ハゲで鬱で無職ですけど婚活してます

全頭脱毛症・鬱病・無職の3重苦をかかえて婚活をしている女のブログです

      

いつも後悔してばかり

   

      

「触らないで!」と思わず大きな声を出した私に、さすがの横井さんも険しい顔になり、無言で立ち尽くしていました。

テレビの音だけが鳴り響く重苦しい時間は、私にはとてもとても長く感じました。

本棚とテレビ

きっと、もう自分は帰ったほうがいい。
横井さんもきっと、帰ってほしいと思っているに違いない。

やっぱり来ちゃいけなかったんだ。
カミングアウトできないのに、来るべきではなかった。

自分にはまだ早かったんだ。
調子が回復し、立てるようになったら、横井さんに謝って、帰ろう。
そうしよう。

頭の中で、この場から逃げることばかりを考えていました。

しばらくすると、横井さんが動く気配がしました。

どうやら、ソファの上を片付けているようです。

「ソファだったらいいでしょ?ほら、まだ青い顔してるよ。横になりなよ?」

怒ったような言い方で、タオルケットを差し出してくれました。

半パニックな私は、もう何が正解かわからないのですよね。

素直に従って、ソファで横になるべきなのか。
丁重にお断りして、一刻も早く帰るべきなのか。
どうしたらこれ以上、横井さんとの関係を悪化させないでいられるのか。

いいえ。
1番の正しい道は、今こそカミングアウトする時だということは薄っすらとわかるのです。
でも私は、自分を守りたいあまりに、やっぱり言い出すことができなかった。

とりあえず、まだ歩けそうになかったので、タオルケットを借りて、ソファに横になりました。

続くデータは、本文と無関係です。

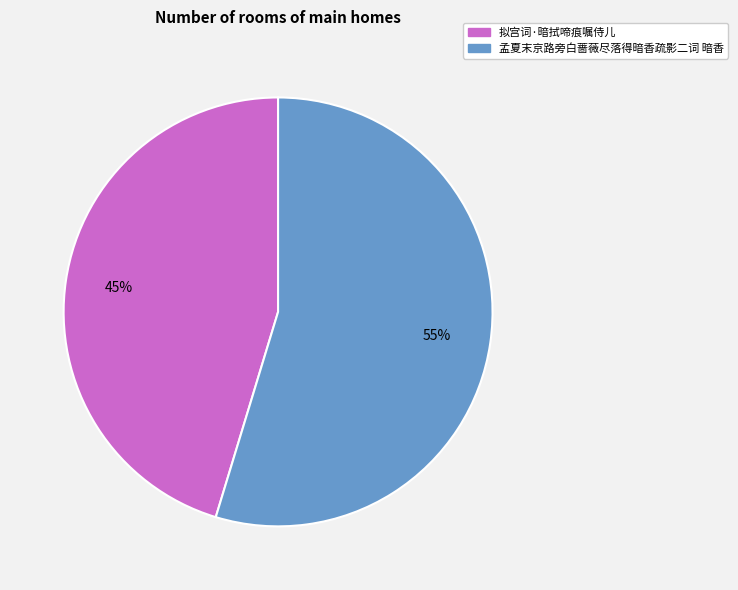

Which has a higher value, 孟夏末京路旁白蔷薇尽落得暗香疏影二词 暗香 or 拟宫词·暗拭啼痕嘱侍儿?

孟夏末京路旁白蔷薇尽落得暗香疏影二词 暗香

横になったら、自分が情けなくて泣きそうになったけど、我慢しました。
ここで泣いたら横井さんがもっと嫌な思いをするだろう。
悪いのは自分なんだ。
泣く立場ではない。

「あのさぁ……、前から思ってたんだけど……。」
「……。」
「いや、いいや。やっぱいい。」
「……。」
「具合い良くなったら教えて?俺、サッカー見てるから?いい?」
「はい……。」

横井さんはサッカーの録画をつけて、ベッドに横になりました。
私はサッカーは全然わからないから、ただ漠然と目の前のテレビ画面を見ていました。

サッカースタジアム

横井さん、さっき何を言いかけたのだろう…。
カツラのことかな?
別れ話かな?

「別れたい」って言われたら、別れなくちゃな…。
考えてみたら、私は自分のことばかり考えて、横井さんに失礼なことばかりしてきたな…。
あまり気に留めてないように見えたけど、私が逆のことをされたり言われたら、きっとものすごく傷つく。

申し訳なかったな…。
疑ってばかり、拒否してばかりで、私は横井さんに、何一つ与えることができなかった。
ごめんなさい…。

気が付いた時には、部屋が少し暗くなっていました。

時間を確認したら、ソファで横になってから1時間ほど経過していました。

いつの間にか寝てしまったようです。

横井さんもベッドで寝息を立てていました。